Ninth Circuit Reverses Denial of Motion to Compel Arbitration

An arbitration provision in an employment agreement clearly delegated the issue of validity to the arbitrator, not the court, the Ninth U.S. Circuit Court of Appeals recently determined, reversing the denial of an employer’s motion to compel arbitration.

Kara Sandler signed an employment agreement with Modernizing Medicine (ModMed) that specified any employment-related disputes “shall be subject to binding arbitration under the Federal Arbitration Act (FAA) in conformity with the procedures of the California Arbitration Act.”

The contract also stated that the arbitration shall be administered by JAMS, whose rules in turn say that an arbitrator must resolve the question of whether the contract itself (including the agreement to arbitrate) is valid and enforceable.

Sandler sued ModMed in federal court. She alleged a variety of state and federal law claims, accusing the employer of discriminating against her on the basis of age and disability.

Relying on the employment agreement, ModMed moved to compel arbitration.

Sandler opposed the motion, arguing that the arbitration agreement was unconscionable. The district court agreed with Sandler and denied ModMed’s motion.

While the district court acknowledged that the arbitration agreement delegated the question of its validity to an arbitrator, the court relied on state court decisions to rule that a contract with a severability clause permitted a court to excise an unconscionable provision, and the delegation clause did not constitute a clear and unmistakable delegation.

Sandler appealed, and the federal appellate panel reversed.

“Who gets to decide the arbitration agreement’s validity - an arbitrator or a court - depends on whether there is ‘clear and unmistakable’ evidence that the parties agreed to delegate the validity question to the arbitrator,” the court wrote. “If there is such evidence, then the arbitrator has the power to resolve that question of ‘arbitrability.’”

That standard was met, the court said.

“The parties clearly and unmistakably agreed to have the arbitrator resolve any challenge to the validity of the arbitration agreement,” the court explained. “The agreement incorporates the JAMS rules, which delegate the question of the agreement’s validity to the arbitrator. That incorporation, we have held, evinces a ‘clear and unmistakable’ intent to delegate.”

The presence of the severability clause did not negate the clear and unmistakable nature of the delegation, the court added.

“Many contracts, including this one, contain a generic severability clause that authorizes a court or other body of competent jurisdiction to sever provisions that are deemed unconscionable or otherwise unenforceable,” the court said. “Two things can be true at once: First, parties can agree that disputes (including disputes over the validity of the arbitration agreement) shall be heard by an arbitrator. Second, the parties can nevertheless agree on a contingency - if a court somehow reaches (as it did here) the enforceability of contractual provisions, the severability clause tries to ensure that any invalidation would be limited.”
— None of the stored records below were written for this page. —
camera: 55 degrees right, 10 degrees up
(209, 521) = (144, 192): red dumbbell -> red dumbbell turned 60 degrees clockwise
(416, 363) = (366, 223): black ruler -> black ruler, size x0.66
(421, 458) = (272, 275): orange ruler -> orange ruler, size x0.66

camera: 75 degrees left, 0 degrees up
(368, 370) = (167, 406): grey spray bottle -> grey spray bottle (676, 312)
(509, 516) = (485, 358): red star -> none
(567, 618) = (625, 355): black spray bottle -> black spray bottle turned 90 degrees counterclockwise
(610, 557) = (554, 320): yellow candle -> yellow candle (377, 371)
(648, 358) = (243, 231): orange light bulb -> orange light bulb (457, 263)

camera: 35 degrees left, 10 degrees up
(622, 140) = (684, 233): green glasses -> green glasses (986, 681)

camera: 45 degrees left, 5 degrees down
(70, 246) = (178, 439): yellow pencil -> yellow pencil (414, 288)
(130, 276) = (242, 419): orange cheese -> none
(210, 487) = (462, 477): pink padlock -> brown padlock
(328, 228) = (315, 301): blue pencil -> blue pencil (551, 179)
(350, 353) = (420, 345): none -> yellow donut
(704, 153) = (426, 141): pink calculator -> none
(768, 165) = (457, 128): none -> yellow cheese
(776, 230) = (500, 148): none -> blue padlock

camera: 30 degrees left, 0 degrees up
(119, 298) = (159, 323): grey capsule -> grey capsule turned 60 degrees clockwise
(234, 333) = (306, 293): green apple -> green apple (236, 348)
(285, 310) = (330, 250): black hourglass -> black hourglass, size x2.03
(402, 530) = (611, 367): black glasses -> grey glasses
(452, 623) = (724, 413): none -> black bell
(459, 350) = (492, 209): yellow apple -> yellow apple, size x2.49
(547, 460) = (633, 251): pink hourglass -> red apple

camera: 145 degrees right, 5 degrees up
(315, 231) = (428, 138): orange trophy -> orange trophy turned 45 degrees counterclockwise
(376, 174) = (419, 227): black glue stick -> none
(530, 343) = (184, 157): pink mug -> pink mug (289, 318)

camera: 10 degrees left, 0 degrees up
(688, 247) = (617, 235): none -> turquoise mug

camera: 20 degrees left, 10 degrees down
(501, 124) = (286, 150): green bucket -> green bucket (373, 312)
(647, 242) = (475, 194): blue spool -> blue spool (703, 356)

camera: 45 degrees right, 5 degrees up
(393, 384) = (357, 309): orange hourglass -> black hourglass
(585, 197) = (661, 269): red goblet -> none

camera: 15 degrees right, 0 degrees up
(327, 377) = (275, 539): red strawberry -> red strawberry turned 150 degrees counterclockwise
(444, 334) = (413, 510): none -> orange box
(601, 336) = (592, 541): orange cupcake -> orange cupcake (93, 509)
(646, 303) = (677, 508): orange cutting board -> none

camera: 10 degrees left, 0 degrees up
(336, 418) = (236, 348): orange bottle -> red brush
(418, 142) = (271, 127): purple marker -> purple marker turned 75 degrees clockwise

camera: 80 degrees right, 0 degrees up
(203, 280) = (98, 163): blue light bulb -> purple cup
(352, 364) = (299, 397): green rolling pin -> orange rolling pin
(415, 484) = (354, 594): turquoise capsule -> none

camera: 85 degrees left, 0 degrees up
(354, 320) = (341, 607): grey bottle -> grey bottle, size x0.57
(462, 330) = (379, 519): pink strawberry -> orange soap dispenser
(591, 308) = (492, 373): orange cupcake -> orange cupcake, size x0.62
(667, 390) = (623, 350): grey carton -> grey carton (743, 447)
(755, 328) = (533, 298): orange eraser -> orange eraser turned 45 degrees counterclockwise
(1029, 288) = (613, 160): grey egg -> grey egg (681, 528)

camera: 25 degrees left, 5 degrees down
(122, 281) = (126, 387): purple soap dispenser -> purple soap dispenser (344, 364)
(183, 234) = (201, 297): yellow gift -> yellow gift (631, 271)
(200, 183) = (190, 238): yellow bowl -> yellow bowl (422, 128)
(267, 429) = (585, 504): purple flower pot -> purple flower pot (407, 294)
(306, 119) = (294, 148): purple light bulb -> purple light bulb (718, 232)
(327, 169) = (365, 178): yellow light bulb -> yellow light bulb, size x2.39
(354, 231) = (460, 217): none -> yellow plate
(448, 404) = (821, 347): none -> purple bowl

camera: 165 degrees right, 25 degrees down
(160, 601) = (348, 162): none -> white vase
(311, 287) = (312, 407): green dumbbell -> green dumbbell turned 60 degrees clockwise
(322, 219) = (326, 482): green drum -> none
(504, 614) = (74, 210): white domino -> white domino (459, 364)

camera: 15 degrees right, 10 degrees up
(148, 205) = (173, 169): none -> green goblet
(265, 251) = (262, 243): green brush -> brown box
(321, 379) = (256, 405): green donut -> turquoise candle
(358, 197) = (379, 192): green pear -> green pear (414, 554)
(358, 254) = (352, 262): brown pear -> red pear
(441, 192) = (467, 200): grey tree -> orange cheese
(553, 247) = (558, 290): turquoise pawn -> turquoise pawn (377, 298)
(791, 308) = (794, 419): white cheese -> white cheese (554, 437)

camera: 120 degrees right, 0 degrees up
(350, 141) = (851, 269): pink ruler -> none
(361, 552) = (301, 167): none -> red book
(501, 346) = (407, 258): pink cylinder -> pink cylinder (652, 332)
Simply put, the severability clause and the delegation clause are not at odds, the court held, and both can be given effect.

This conclusion followed the cardinal principle of contract construction that clauses should be rendered consistent with each other.

The district court’s reliance on state court opinions purporting to apply state law to negate a delegation clause was a legal error, the court added, as whether the parties manifested a clear and unmistakable intent to delegate arbitrability to an arbitrator is a question of federal law.

To read the opinion in Sandler v. Modernizing Medicine, Inc., click .

Why it matters: The district court misapplied federal law and erroneously relied on state court decisions pointing to the existence of a severability clause to refuse to compel arbitration, the Ninth Circuit ruled, reversing and remanding to the district court with instructions to grant the motion to compel and to stay the case pending the completion of arbitration proceedings.